According to the comparison results listed in Table 2, the proposed filter has the smallest size, the lowest insertion losses, and good return losses. Moreover, there are several TZs with a minimum level of − 45 dB, which improve the selectivity and isolation between channels. The TZs are about − 60 dB, − 55 dB, − 45 dB, and − 52 dB at 1 GHz, 3 GHz, 5.2 GHz, and 6.5 GHz, respectively.

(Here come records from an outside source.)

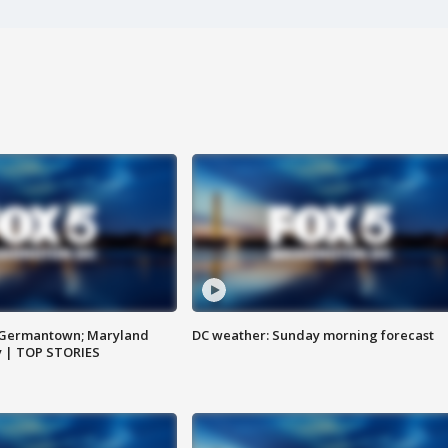
n Germantown; Maryland
DC weather: Sunday morning forecast
ay | TOP STORIES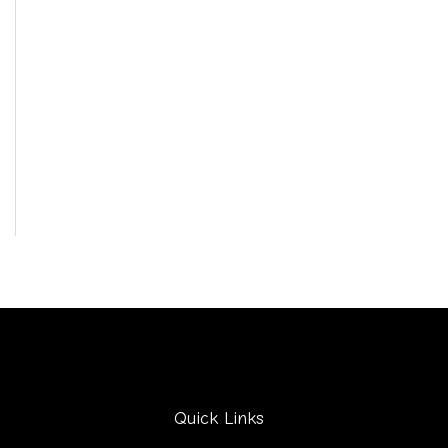
Quick Links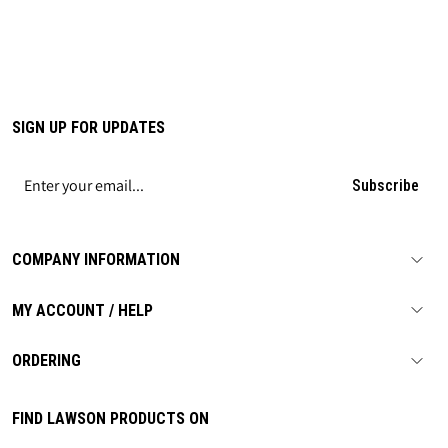
SIGN UP FOR UPDATES
Subscribe
COMPANY INFORMATION
MY ACCOUNT / HELP
ORDERING
FIND LAWSON PRODUCTS ON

Group delay is another important parameter of the filters and diplexers, which represents the phase linearity and passband flatness. A passband with high group delay has a type of distortion, where some of the frequencies are amplified by different amounts [37]. However, there is no significant distortion as indicated by group delay < 10 ns while the insertion loss is low [38]. The group delay of the designed QB-BPF at its passbands is presented in Fig. 11. According to the obtained results, the maximum group delay is 2.2 ns at all channels. The maximum group delay of the proposed filter is compared with the previous BPFs and diplexers in Table 3. In Table 3, MGD and NCs are the maximum group delays at all channels and the number of channels, respectively.

Fig. 11
figure 11

Group delay of the designed QB-BPF at its passbands

Table 3 Maximum group delay of the proposed filter in comparison to the previously published designs

5 Conclusion

This paper presents a novel ANN-based method for designing and simulating microstrip multichannel bandpass filters. Using the proposed ANN model, a compact quad-band bandpass filter is designed, which consists of coupled lines and meandrous spirals. The introduced filter has low insertion losses of 0.023 dB, 0.088 dB, 0.086 dB, and 0.3 dB. Also, it has high return losses of 34.8 dB, 27.2 dB, 28.9 dB, and 21.4 dB making it appropriate for electromagnetic energy harvesting. Moreover, there are several transition zeros with a minimum level of -45 dB, which improve the frequency selectivity and isolation between the channels. Flat frequency response with a maximum 2.2 ns group delay at all channels is achieved. Therefore, the proposed quad-channel bandpass filter has all of the requirements demanded by modern multi-service communication systems.